Desenvolver este tema foi prazeroso, pois o pesquisador estabelece uma relação de pertencimento com a temática que estuda. Muitas vezes me surpreendi, pois os dados que encontrava, na medida em que pesquisava, eram muito diferentes daqueles esperados. Por exemplo, quando chegamos a 100 mil mortes por Covid-19, percebi que esse número representava 1/3 das mortes anuais no Brasil completamente rotineiras em razão de gripes comuns, pneumonia e tuberculose. Esta estatística demonstra que o maior desafio no Brasil não é a Covid.
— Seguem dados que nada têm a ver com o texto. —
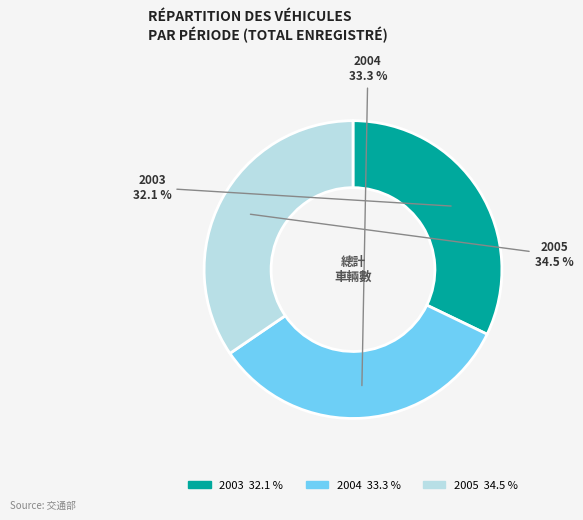

To the nearest percent, what is the difference between the 2005 and 2004 slice percentages?

1%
Solidarizo-me com todas as vidas por ela ceifadas, pois cada pessoa é única e uma perda é suficiente para uma família e às vezes, uma cidade inteira prantearem. O que chamo à atenção é para o fato de que a Covid, por seu caráter transitório, chegou e vai passar, entretanto, a Mistanásia é uma situação rotineira, uma realidade do cotidiano que somente será enfrentada com sérias medidas e instrumentos eficazes adotados por meio de políticas capazes de minimizar ou mesmo solucionar a questão.
Os obstáculos se devem ao fato de muitos olharem o título e não saberem do que se trata. Quando as pessoas tomam conhecimento da natureza do estudo, sentem-se atraídas a lerem o conteúdo.
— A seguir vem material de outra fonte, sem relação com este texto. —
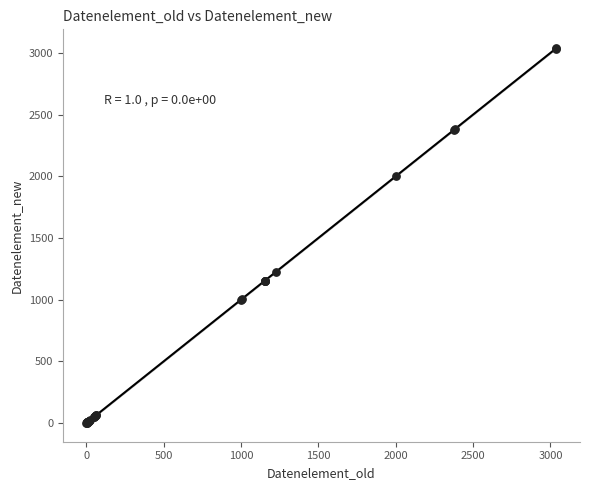

What Y value in the scatter plot is closest to 1520?

1225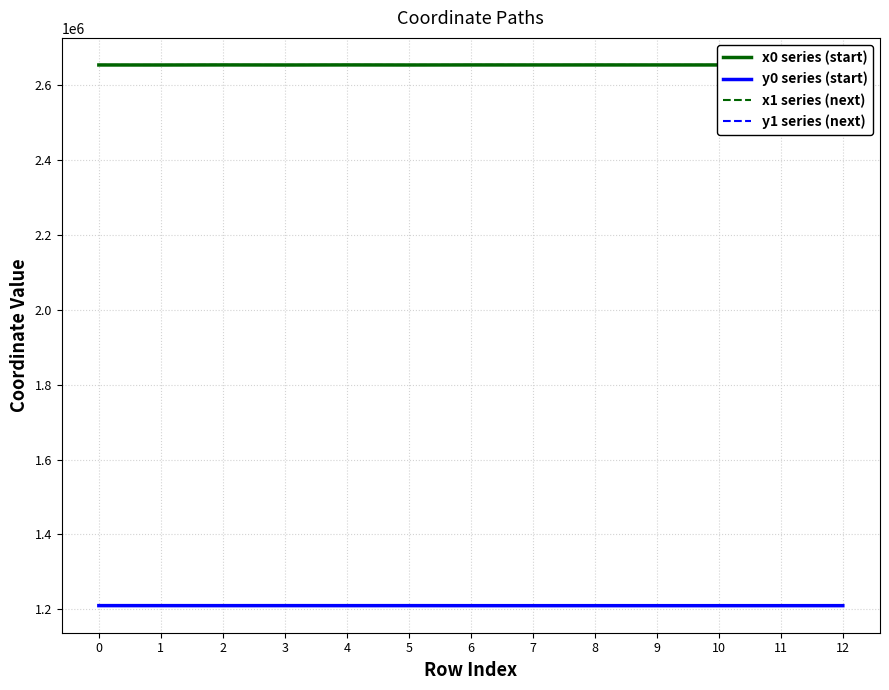

What is the difference between the maximum and minimum values in the y1 series (next) series?

159.5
O que a senhora espera que essa obra acrescente à vida dos leitores?
Informação e atitude. Essas são duas premissas sobre as quais o exercício da cidadania se firma e se efetiva. As pessoas não sabem o que significa Mistanásia, não se dão conta de quanto esta realidade degrada a imagem nacional. As cenas de violência no cotidiano são tão corriqueiras, que já nos acostumamos a assistir nos telejornais, às vezes, com relativa frieza ante as notícias dos desastrosos fatos que nos são apresentados diariamente.
Este assunto vem despontando como um tema a ser discutido em âmbito nacional, internacional e local. Espero, após a pandemia, ter oportunidade de levá-lo à discussão em vários segmentos da sociedade, além de escolas e universidades que se despertarem para a importância social e abrirem-se para este debate. Saliento que já temos discutido no âmbito da universidade, por meio de atividades desenvolvidas pelo Grupo de Estudos e Pesquisa em Bioética e Dignidade Humana (Gepbidh), que coordeno desde 2010, cujos congressos têm sido direcionados ao estudo da dignidade no momento da morte humana e não apenas durante a vida (este ano foi a 10ª edição do Congresso Interdisciplinar Direito e Medicina).
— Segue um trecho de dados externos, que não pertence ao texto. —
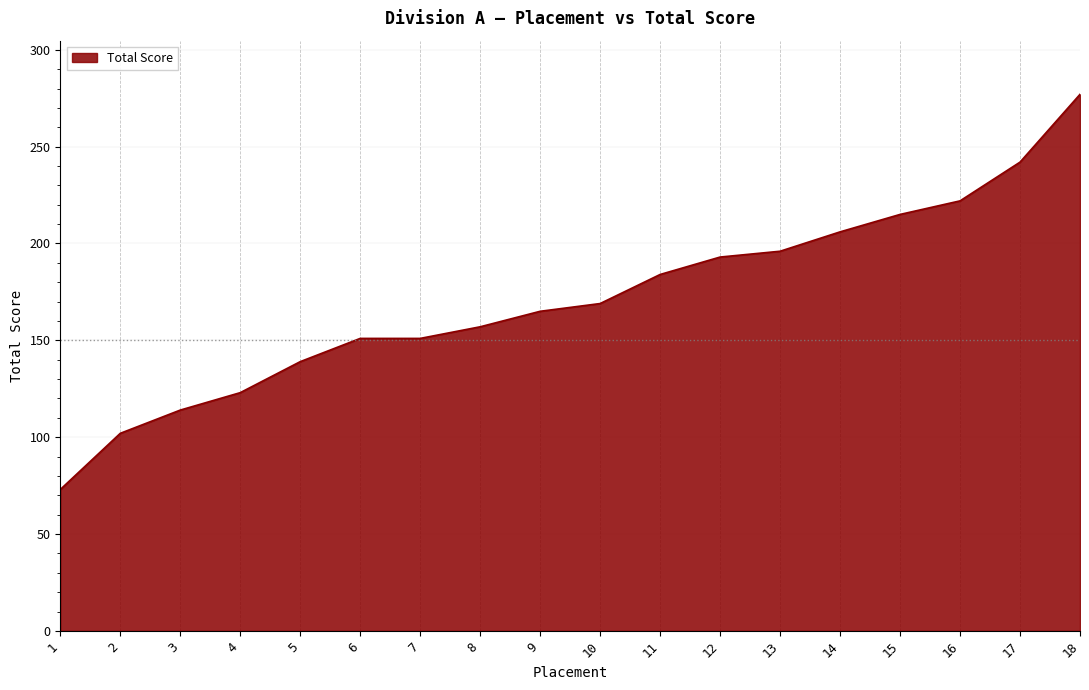

What is the difference between the values at 3 and 7?

37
Abordo a temática em congressos nacionais e internacionais desde 2017, ontem mesmo gravei participação em um congresso internacional (Chile) sobre fome, miséria e mistanásia, promovido pelo “Instituto Internacional de Derechos Humanos de la America Latina”, título: “Hambre, miseria y Mistanasia” para o evento que ocorrerá no início de dezembro.
Como e onde comprar a obra Mistanásia em tempos de Covid-19?
Pela internet, diretamente no site da Amazon e livrarias associadas (disponível em livro físico e linha Kindle) e no site da Editora Encontrografia.